①
目の前にあるお茶を一口。
うん。
美味しい。
次にふんわりとしたケーキを食べようと口を開けたら……。
ケーキが。
お皿ごと宙に浮かんで。
……………………盗られました。
「そんなにゆっくりしていていいのか?今日だろうが、調停式は」
レ・ナ・―・ドぉッ~~!
「いいんだ。僕じゃなくてシリルがするんだし。返せ」
私のシフォンケーキ!
作ってもらうの大変だったんだぞ、それ!
「ん。
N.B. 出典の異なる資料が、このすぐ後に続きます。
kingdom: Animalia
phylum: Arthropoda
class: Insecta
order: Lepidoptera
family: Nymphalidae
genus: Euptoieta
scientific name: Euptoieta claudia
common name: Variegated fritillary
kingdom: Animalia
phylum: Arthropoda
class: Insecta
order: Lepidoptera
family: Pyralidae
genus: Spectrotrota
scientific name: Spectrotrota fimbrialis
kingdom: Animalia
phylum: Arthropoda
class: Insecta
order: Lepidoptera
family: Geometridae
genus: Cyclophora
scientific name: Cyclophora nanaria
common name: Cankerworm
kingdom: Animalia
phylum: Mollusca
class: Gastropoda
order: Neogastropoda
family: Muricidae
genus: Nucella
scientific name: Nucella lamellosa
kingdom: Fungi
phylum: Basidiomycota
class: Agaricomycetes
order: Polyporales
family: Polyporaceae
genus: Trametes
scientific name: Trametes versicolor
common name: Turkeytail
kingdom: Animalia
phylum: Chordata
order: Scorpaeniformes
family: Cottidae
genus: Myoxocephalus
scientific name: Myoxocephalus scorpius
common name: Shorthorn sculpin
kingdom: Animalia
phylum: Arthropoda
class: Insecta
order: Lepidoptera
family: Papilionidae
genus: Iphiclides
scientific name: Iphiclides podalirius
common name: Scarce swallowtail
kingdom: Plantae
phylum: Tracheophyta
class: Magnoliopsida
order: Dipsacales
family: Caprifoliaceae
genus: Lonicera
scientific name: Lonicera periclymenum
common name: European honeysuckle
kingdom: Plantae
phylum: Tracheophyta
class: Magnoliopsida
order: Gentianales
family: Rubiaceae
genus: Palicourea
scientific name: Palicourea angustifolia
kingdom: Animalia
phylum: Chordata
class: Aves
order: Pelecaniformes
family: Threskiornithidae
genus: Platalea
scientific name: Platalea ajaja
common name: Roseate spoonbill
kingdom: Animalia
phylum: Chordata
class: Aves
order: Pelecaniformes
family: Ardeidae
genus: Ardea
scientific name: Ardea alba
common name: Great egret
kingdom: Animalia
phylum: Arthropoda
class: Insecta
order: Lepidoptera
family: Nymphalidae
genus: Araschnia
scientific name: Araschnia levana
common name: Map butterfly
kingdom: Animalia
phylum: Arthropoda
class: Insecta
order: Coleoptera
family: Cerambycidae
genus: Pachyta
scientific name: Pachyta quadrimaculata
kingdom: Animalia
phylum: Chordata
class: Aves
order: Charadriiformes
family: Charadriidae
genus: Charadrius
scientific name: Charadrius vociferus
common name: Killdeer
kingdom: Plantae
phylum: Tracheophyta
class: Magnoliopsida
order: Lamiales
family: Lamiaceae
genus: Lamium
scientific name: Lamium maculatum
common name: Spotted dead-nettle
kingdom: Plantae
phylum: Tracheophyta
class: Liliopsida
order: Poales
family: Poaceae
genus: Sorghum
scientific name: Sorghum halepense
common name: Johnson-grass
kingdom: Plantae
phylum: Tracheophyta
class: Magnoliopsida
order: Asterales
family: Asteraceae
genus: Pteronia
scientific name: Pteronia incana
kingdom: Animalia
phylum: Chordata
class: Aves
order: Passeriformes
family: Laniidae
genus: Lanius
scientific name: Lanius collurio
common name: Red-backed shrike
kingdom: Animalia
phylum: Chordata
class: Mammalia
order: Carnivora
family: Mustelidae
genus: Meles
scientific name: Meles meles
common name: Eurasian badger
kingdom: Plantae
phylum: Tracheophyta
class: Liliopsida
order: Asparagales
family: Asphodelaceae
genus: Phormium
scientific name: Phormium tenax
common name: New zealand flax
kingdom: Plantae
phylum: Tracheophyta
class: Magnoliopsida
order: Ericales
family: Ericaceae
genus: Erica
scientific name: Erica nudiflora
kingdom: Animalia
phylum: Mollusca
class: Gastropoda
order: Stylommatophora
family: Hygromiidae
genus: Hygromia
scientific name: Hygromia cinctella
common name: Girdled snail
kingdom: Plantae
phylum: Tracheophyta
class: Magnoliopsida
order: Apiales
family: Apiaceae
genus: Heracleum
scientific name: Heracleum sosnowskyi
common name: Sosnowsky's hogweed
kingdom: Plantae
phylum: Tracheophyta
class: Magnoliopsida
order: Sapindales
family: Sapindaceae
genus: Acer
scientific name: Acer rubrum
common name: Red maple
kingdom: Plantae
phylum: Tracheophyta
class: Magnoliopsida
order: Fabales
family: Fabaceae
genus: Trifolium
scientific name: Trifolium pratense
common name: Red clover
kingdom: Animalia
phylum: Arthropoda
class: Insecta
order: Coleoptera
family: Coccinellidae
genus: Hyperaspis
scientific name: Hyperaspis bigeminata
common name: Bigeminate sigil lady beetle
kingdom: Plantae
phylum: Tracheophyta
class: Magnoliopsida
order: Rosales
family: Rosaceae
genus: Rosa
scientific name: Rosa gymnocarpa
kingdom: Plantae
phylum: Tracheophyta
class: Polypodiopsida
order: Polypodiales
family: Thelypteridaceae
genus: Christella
美味しいな。クリームも甘すぎないし」
食べるなあぁぁぁ!!
それは前祝で強請り倒したケーキなんだぞ。
目の前でひょいパク、ひょいパクっと口の中に消えていく。
20cm近い身長差が恨めしい。
「駄目だって。そんなに暴れると汚れつく」
「お前が返せば暴れたりしてない。返せってば」
飛ぶけど奴はリーチを生かして届かない場所まで上げてしまった。
もう少しというところで届かない絶妙な場所だ。
「うん。うまかった」
皿が帰ってくる。
美味かった。
……ウマカッタ……だと?
あああああ。
空っぽになってるし!
結局お茶だけ飲む羽目になった。
……お茶も美味しいんだけどね。
「だぁあああ。んなことしている場合じゃなかった。ほら、行くぞ」
はぁ?
レナードがぐいぐい引っ張るので思わず立ち上がる。
「皇太子連れて来いっていわれてるんだよ」
急ぐぞ。
そういって走り出したレナードに引きずられながら、後で覚えてろォォ……
と思ったのは当然だと思って欲しい。